EXCERPT PROVIDED:
□ □ □ □ □ □ □
We get to Rob & Calene's house, and tell them the rest of what happened (they knew the bare bones of the story) and as luck would have it, Calene knew the mother of one of the other kids that was there and she called her. She questions her son, who tells her that they were smoking pot and doing Triple C's (coricidan, cough and cold). That was when we decided he was going to the hospital.


Long story short.....actually, too late for that. Anyway, he swore by his story that he was smoking pot only, nothing else. At his triage, his heart was rate about 125, his blood pressure 170 over something. We got into a room around 9:45 - 10:00 and a NP student came in to do his assessment. He told her that he had only smoked pot, we told her about the triple c's, he said again he didn't do those, so we (Rob & I) told her that we would leave the room so they could talk, at which point Bryn told her that he did not smoke any pot but rather he and a "friend" shared a bottle of Robitussin. And, since in the state of VA (and possibly others, I don't know), he has to consent to a drug test before one can be administered, and even if he does consent to one, the parent's aren't allowed to know what is in it. Anyway, he didn't consent to one, I'm not sure why. My guess is he thought they would have to draw blood, but he will be consenting to one at his doctors office.


The doctor said he was too tachycardic (sp) to go home, that most likely an iv bag would help with that, so they hooked him up around 11:45pm. By the time we left about an hour and a half later, his hear rate was at 60 & his BP was 116 over something. Quite a difference.


He apologized on the way out and said thank you for bringing me here. I feel 1000x better than I did when we came.


Sitting beside my son who is stoned out of his mind in the emergency room isn't quite the scene that I had envisioned, but given the alternatives that were racing through my head, I'll take it.

3 comments:

The Lazy Perfectionist said...

I am so glad he is ok. Does he seem a bit remorseful at this point?

You were awesome. Good for you for not buying what he was saying and marching right over there and dragging him out. I think the hospital was a good bet even if he didn't look so bad, I think it helps to make them understand this stuff doesn't go unnoticed or tolerated, even if you do yell, ground, etc... but in this case, it was obviously necessary.
□ □ □ □ □ □ □
PROBLEM DETAILS: Write out the portion of the blog post that begins with the words containing "He apologized on" and ends with "I'll take it.", copying it word for word.

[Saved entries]
□ □ □ □ □ □ □
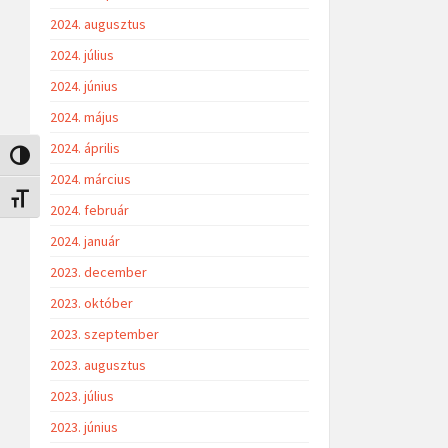
2024. augusztus
2024. július
2024. június
2024. május
2024. április
Nagy kontraszt váltása
2024. március
Betűméret váltása
2024. február
2024. január
2023. december
2023. október
2023. szeptember
2023. augusztus
2023. július
2023. június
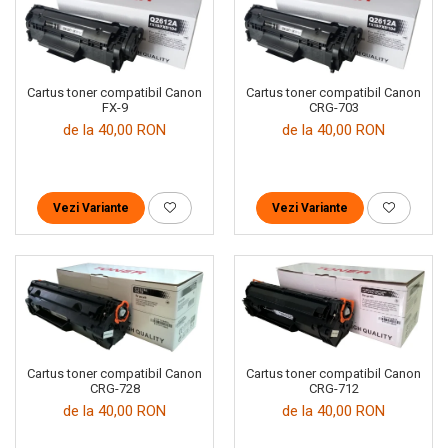
Cartus toner compatibil Canon
Cartus toner compatibil Canon
FX-9
CRG-703
de la 40,00 RON
de la 40,00 RON
Vezi Variante
Vezi Variante
Cartus toner compatibil Canon
Cartus toner compatibil Canon
CRG-728
CRG-712
de la 40,00 RON
de la 40,00 RON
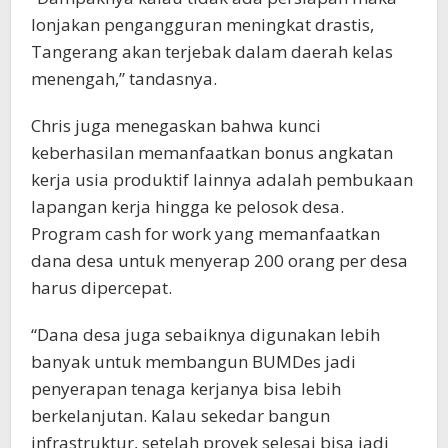
lonjakan pengangguran meningkat drastis,
Tangerang akan terjebak dalam daerah kelas
menengah,” tandasnya.
Chris juga menegaskan bahwa kunci
keberhasilan memanfaatkan bonus angkatan
kerja usia produktif lainnya adalah pembukaan
lapangan kerja hingga ke pelosok desa.
Program cash for work yang memanfaatkan
dana desa untuk menyerap 200 orang per desa
harus dipercepat.
“Dana desa juga sebaiknya digunakan lebih
banyak untuk membangun BUMDes jadi
penyerapan tenaga kerjanya bisa lebih
berkelanjutan. Kalau sekedar bangun
infrastruktur, setelah proyek selesai bisa jadi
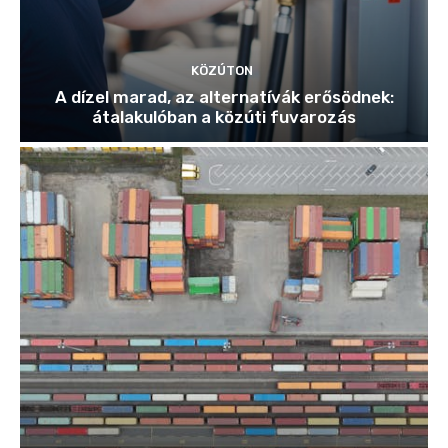
KÖZÚTON
A dízel marad, az alternatívák erősödnek:
átalakulóban a közúti fuvarozás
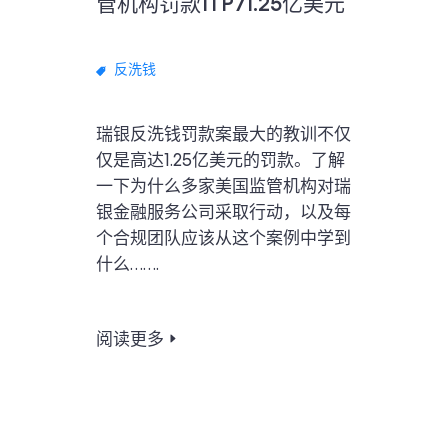
管机构罚款1TP71.25亿美元
反洗钱
瑞银反洗钱罚款案最大的教训不仅
仅是高达1.25亿美元的罚款。了解
一下为什么多家美国监管机构对瑞
银金融服务公司采取行动，以及每
个合规团队应该从这个案例中学到
什么…….
阅读更多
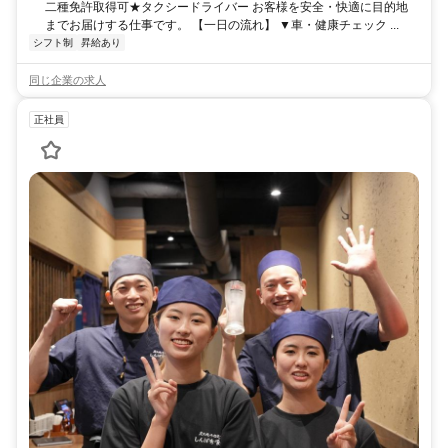
二種免許取得可★タクシードライバー お客様を安全・快適に目的地
までお届けする仕事です。 【一日の流れ】 ▼車・健康チェック ...
シフト制
昇給あり
同じ企業の求人
正社員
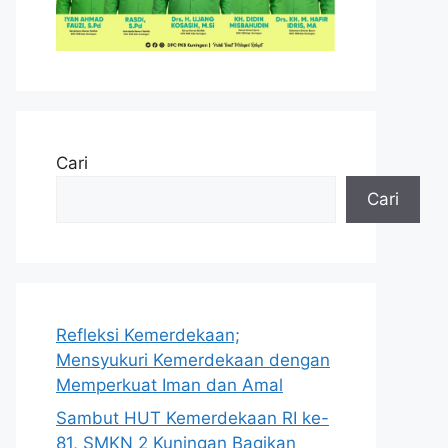
Cari
Cari
Refleksi Kemerdekaan;
Mensyukuri Kemerdekaan dengan
Memperkuat Iman dan Amal
Sambut HUT Kemerdekaan RI ke-
81, SMKN 2 Kuningan Bagikan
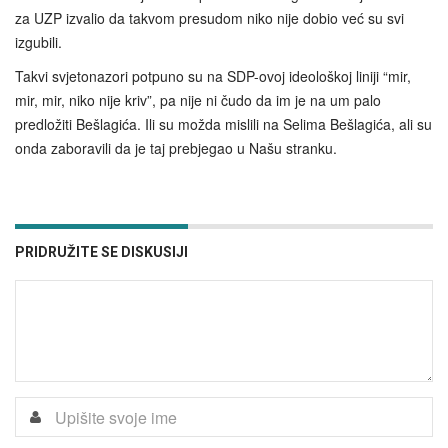
za UZP izvalio da takvom presudom niko nije dobio već su svi
izgubili.
Takvi svjetonazori potpuno su na SDP-ovoj ideološkoj liniji “mir,
mir, mir, niko nije kriv”, pa nije ni čudo da im je na um palo
predložiti Bešlagića. Ili su možda mislili na Selima Bešlagića, ali su
onda zaboravili da je taj prebjegao u Našu stranku.
PRIDRUŽITE SE DISKUSIJI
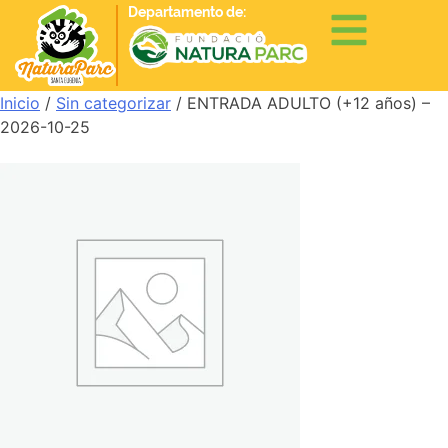
Departamento de:
Inicio
/
Sin categorizar
/ ENTRADA ADULTO (+12 años) –
2026-10-25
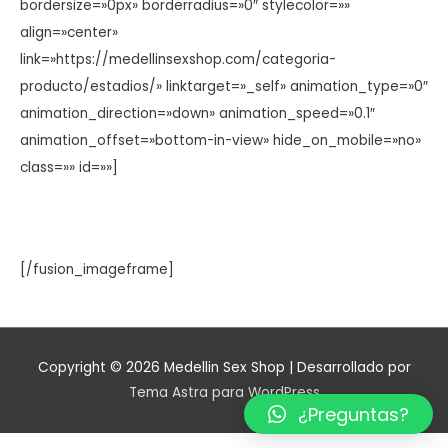
bordersize=»0px» borderradius=»0″ stylecolor=»»
align=»center»
link=»https://medellinsexshop.com/categoria-
producto/estadios/» linktarget=»_self» animation_type=»0″
animation_direction=»down» animation_speed=»0.1″
animation_offset=»bottom-in-view» hide_on_mobile=»no»
class=»» id=»»]
[/fusion_imageframe]
Copyright © 2026
Medellin Sex Shop
| Desarrollado por
Tema Astra para WordPress
¿Preguntas?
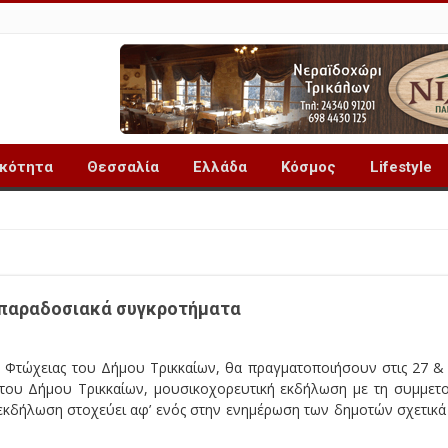
ικότητα
Θεσσαλία
Ελλάδα
Κόσμος
Lifestyle
 παραδοσιακά συγκροτήματα
ης Φτώχειας του Δήμου Τρικκαίων, θα πραγματοποιήσουν στις 27 &
 του Δήμου Τρικκαίων, μουσικοχορευτική εκδήλωση με τη συμμετ
κδήλωση στοχεύει αφ’ ενός στην ενημέρωση των δημοτών σχετικά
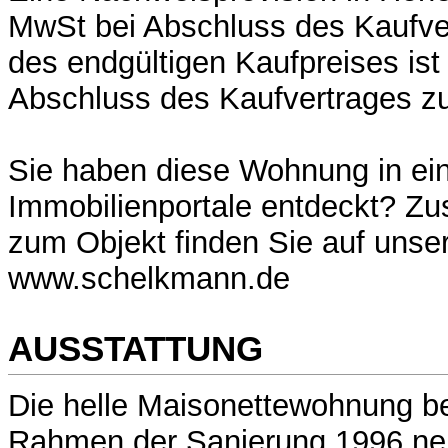
MwSt bei Abschluss des Kaufve
des endgültigen Kaufpreises is
Abschluss des Kaufvertrages zu
Sie haben diese Wohnung in ei
Immobilienportale entdeckt? Zus
zum Objekt finden Sie auf uns
www.schelkmann.de
AUSSTATTUNG
Die helle Maisonettewohnung be
Rahmen der Sanierung 1996 ne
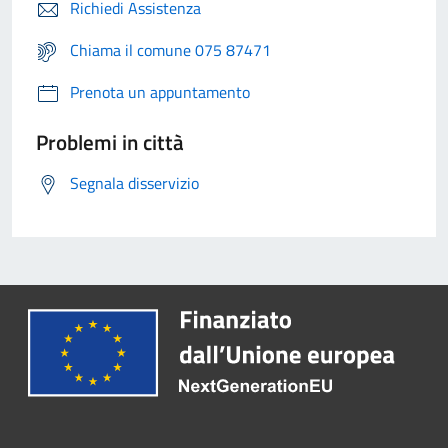
Richiedi Assistenza
Chiama il comune 075 87471
Prenota un appuntamento
Problemi in città
Segnala disservizio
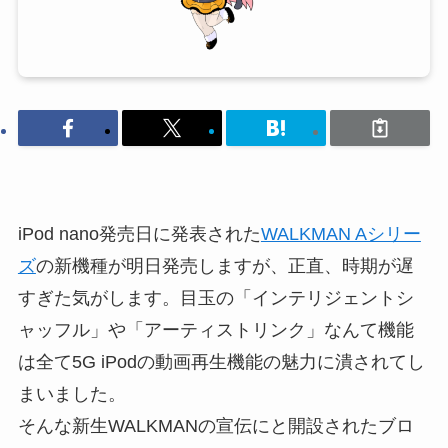
iPod nano発売日に発表された
WALKMAN Aシリー
ズ
の新機種が明日発売しますが、正直、時期が遅
すぎた気がします。目玉の「インテリジェントシ
ャッフル」や「アーティストリンク」なんて機能
は全て5G iPodの動画再生機能の魅力に潰されてし
まいました。
そんな新生WALKMANの宣伝にと開設されたブロ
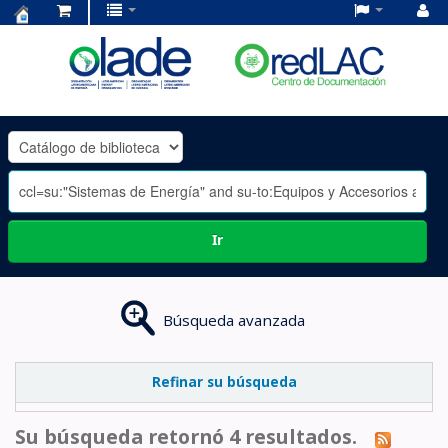
Centro
de
Documentación
OLADE
-
Ir
Búsqueda avanzada
Refinar su búsqueda
Su búsqueda retornó 4 resultados.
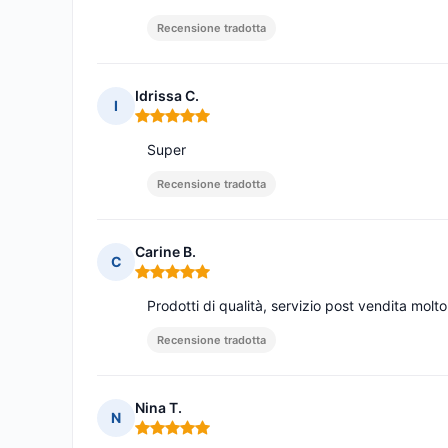
Recensione tradotta
Idrissa C.
I
Nota: 5 su 5
Super
Recensione tradotta
Carine B.
C
Nota: 5 su 5
Prodotti di qualità, servizio post vendita mol
Recensione tradotta
Nina T.
N
Nota: 5 su 5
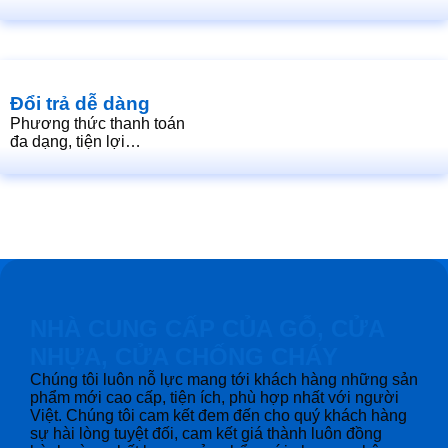
Đổi trả dễ dàng
Phương thức thanh toán
đa dạng, tiện lợi…
NHÀ CUNG CẤP CỦA GỖ, CỬA
NHỰA, CỬA CHỐNG CHÁY
Chúng tôi luôn nỗ lực mang tới khách hàng những sản
phẩm mới cao cấp, tiện ích, phù hợp nhất với người
Việt. Chúng tôi cam kết đem đến cho quý khách hàng
sự hài lòng tuyệt đối, cam kết giá thành luôn đồng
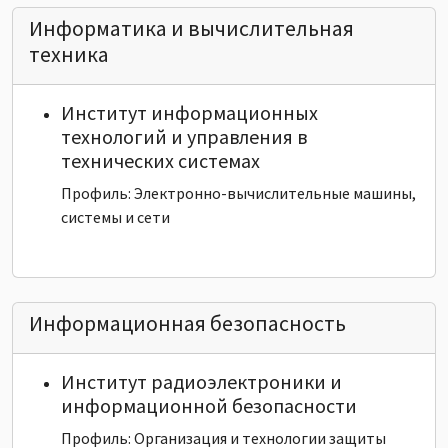
Информатика и вычислительная
техника
Институт информационных
технологий и управления в
технических системах
Профиль: Электронно-вычислительные машины,
системы и сети
Информационная безопасность
Институт радиоэлектроники и
информационной безопасности
Профиль: Организация и технологии защиты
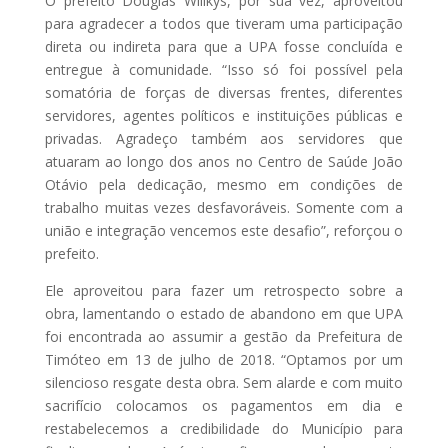
O prefeito Douglas Willkys, por sua vez, aproveitou
para agradecer a todos que tiveram uma participação
direta ou indireta para que a UPA fosse concluída e
entregue à comunidade. “Isso só foi possível pela
somatória de forças de diversas frentes, diferentes
servidores, agentes políticos e instituições públicas e
privadas. Agradeço também aos servidores que
atuaram ao longo dos anos no Centro de Saúde João
Otávio pela dedicação, mesmo em condições de
trabalho muitas vezes desfavoráveis. Somente com a
união e integração vencemos este desafio”, reforçou o
prefeito.
Ele aproveitou para fazer um retrospecto sobre a
obra, lamentando o estado de abandono em que UPA
foi encontrada ao assumir a gestão da Prefeitura de
Timóteo em 13 de julho de 2018. “Optamos por um
silencioso resgate desta obra. Sem alarde e com muito
sacrifício colocamos os pagamentos em dia e
restabelecemos a credibilidade do Município para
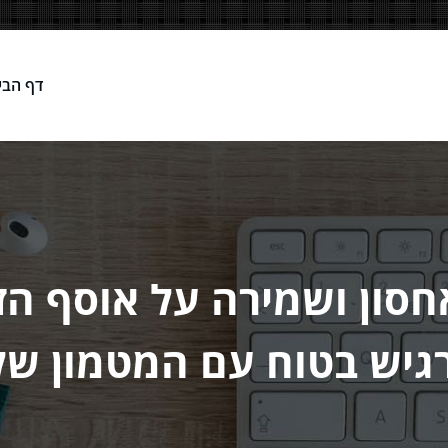
דף הבי
Network
סון ושמירה על אוסף הז
גיש בטוח עם המטמון של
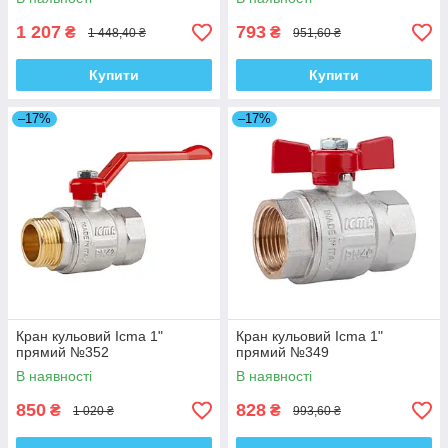
1 207
793
₴
₴
1 448,40 ₴
951,60 ₴
Купити
Купити
–17%
–17%
Кран кульовий Icma 1"
Кран кульовий Icma 1"
прямий №352
прямий №349
В наявності
В наявності
850
828
₴
₴
1 020 ₴
993,60 ₴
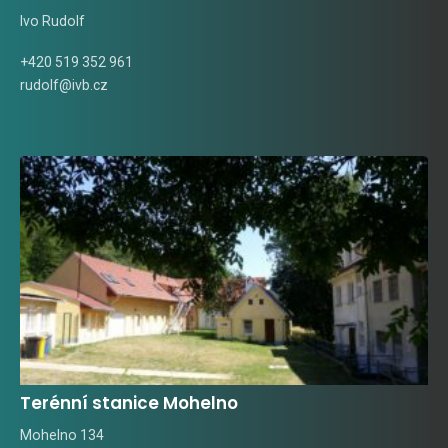
Ivo Rudolf
+420 519 352 961
rudolf@ivb.cz
Terénní stanice Mohelno
Mohelno 134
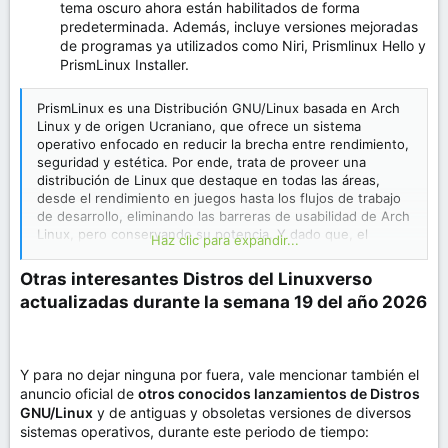
tema oscuro ahora están habilitados de forma
predeterminada. Además, incluye versiones mejoradas
de programas ya utilizados como Niri, Prismlinux Hello y
PrismLinux Installer.
PrismLinux es una Distribución GNU/Linux basada en Arch
Linux y de origen Ucraniano, que ofrece un sistema
operativo enfocado en reducir la brecha entre rendimiento,
seguridad y estética. Por ende, trata de proveer una
distribución de Linux que destaque en todas las áreas,
desde el rendimiento en juegos hasta los flujos de trabajo
de desarrollo, eliminando las barreras de usabilidad de Arch
Linux, pero conservando su potencia. Y dado que, el
Haz clic para expandir...
código abierto se basa en la colaboración, y no en la
competencia, PrismLinux se apoya en la transparencia y la
Otras interesantes Distros del Linuxverso
automatización de tareas tediosas para que cualquier
actualizadas durante la semana 19 del año 2026​
usuario pueda centrarse en disfrutar y aprovechar su
sistema operativo.
Sobre PrismLinux
Y para no dejar ninguna por fuera, vale mencionar también el
anuncio oficial de
otros conocidos lanzamientos de Distros
GNU/Linux
y de antiguas y obsoletas versiones de diversos
sistemas operativos, durante este periodo de tiempo:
□ □ □ □ □ □ □
RESPONSE FOR THIS EXERCISE:
He apologized on the way out and said thank you for bringing me here. I feel 1000x better than I did when we came.


Sitting beside my son who is stoned out of his mind in the emergency room isn't quite the scene that I had envisioned, but given the alternatives that were racing through my head, I'll take it.